Dizzy is perhaps the most tragic character in Starship Troopers. In the high school portion of the film, she’s a hopeless romantic pursuing Rico. She only joins the military because of her feelings towards him that tragically go unrequited. As the story progresses the bond between the two grows and eventually they do sleep together and confess feelings. Shortly thereafter, Dizzy is tragically killed in a battle against the Bugs. Rico oversees her funeral as the acting commanding officer in the wake of Rasczak’s death. Despite his previous feelings, her funeral ceremony is mostly devoid of emotion and passion. She’s just another casualty in a long line of suffering. Rico doesn’t have a moment later where the full weight of her death hits him, he instead laser focuses on wiping out the bugs, speaking the same violent rhetoric Rasczak had previously. Dizzy is an example of how humanity is lost in the fascist war machine. Deaths at best are just seen as statistics and at worst are seen as glorious sacrifices for the good of the state. She lived a tragic life cut short by a brutal war outside of her control, and she didn’t even receive the type of respect she deserved in death.

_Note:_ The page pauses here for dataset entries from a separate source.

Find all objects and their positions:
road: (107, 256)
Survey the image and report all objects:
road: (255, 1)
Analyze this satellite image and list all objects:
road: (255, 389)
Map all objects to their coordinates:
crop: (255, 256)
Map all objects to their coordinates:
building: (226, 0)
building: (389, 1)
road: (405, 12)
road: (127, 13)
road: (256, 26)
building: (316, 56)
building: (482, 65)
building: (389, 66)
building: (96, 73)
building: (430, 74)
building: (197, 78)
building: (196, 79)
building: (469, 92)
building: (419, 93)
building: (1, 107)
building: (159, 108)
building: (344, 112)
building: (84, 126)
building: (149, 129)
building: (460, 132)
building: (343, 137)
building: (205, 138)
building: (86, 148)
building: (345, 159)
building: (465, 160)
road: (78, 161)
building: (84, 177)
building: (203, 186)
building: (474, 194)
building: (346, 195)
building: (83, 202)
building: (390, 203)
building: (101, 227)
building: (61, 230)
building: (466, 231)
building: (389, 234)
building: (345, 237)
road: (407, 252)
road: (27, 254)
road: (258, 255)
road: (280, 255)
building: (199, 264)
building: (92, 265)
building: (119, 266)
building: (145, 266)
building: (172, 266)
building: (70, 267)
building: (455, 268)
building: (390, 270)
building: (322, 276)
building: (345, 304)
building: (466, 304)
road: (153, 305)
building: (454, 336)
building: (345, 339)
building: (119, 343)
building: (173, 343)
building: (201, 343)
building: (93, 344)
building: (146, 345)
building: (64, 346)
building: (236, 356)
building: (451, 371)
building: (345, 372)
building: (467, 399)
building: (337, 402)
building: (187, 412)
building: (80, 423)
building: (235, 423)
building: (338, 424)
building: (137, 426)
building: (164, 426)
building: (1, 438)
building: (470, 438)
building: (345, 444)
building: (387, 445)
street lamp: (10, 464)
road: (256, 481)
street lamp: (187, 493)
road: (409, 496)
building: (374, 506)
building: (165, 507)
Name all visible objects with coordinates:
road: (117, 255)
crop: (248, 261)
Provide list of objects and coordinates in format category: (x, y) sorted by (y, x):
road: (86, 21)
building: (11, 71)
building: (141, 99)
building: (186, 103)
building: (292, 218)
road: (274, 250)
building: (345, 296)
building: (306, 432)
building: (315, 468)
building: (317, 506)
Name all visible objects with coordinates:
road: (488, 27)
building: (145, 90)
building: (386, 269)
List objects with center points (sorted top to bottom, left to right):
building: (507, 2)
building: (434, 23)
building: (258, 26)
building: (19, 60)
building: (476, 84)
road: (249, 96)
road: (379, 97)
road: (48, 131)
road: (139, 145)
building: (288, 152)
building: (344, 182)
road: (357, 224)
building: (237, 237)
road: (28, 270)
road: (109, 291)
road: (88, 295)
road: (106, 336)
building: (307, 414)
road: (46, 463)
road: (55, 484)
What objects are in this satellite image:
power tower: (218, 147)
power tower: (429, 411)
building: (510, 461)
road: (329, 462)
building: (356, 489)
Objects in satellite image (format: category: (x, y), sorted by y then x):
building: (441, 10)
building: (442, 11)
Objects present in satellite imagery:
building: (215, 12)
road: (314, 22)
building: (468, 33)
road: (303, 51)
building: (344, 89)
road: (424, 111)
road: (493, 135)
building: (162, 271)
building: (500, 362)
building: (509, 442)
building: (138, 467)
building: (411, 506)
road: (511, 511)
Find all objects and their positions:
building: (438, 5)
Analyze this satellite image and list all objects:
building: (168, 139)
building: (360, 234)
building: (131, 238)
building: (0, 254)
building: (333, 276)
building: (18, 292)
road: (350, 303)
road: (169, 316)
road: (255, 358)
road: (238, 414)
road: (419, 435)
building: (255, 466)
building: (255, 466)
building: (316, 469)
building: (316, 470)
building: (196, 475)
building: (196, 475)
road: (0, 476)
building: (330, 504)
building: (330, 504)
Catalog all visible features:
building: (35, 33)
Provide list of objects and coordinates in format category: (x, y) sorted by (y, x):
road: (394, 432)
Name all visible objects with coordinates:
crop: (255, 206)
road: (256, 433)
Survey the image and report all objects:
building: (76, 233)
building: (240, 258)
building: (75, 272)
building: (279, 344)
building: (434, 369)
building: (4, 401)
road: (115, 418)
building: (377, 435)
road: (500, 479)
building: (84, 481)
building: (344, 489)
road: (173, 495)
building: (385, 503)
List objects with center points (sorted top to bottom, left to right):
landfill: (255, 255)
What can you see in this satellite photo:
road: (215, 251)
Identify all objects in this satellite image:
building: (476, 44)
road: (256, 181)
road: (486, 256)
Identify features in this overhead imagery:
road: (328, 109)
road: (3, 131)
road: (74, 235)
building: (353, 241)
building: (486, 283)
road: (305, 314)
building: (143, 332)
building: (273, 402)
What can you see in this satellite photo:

When Starship Troopers initially released, it was met with criticism from some audiences saying that it was glorifying the fascism on display. Looking at it from a very surface level, it could be easy to make that assumption, even with the incredibly over the top propaganda pieces that play throughout the film. One must look at it through a satirical lens to see what Verhoeven was going for. He described the message of the film being “war makes fascists of us all” and that certainly rings true for all the characters in this story. You’re not supposed to see these characters as heroes, but instead as either monsters or victims of the system.
Perhaps the reason the satire was difficult for some to read is that we’re numb to it. There are countless war movies that do glorify warfare and aspects of fascism, and many people to this day still see war as some sort of glorious quest. The tenets of fascism are much more present within the United States than most would care to admit, and so much media out there glorifies it that it becomes hard for some people to recognize it being satirized. Starship Troopers nowadays has a cult following and one can only hope that as more people see it, they recognize the horrors of its world and see the real world connections it has. Despite this, there are still many who see the film as nothing more than a fun action movie and refuse to look beneath the surface. Starship Troopers depicts a world of fascism and a cult of death, and we the audience must take it as a constant reminder of what to avoid.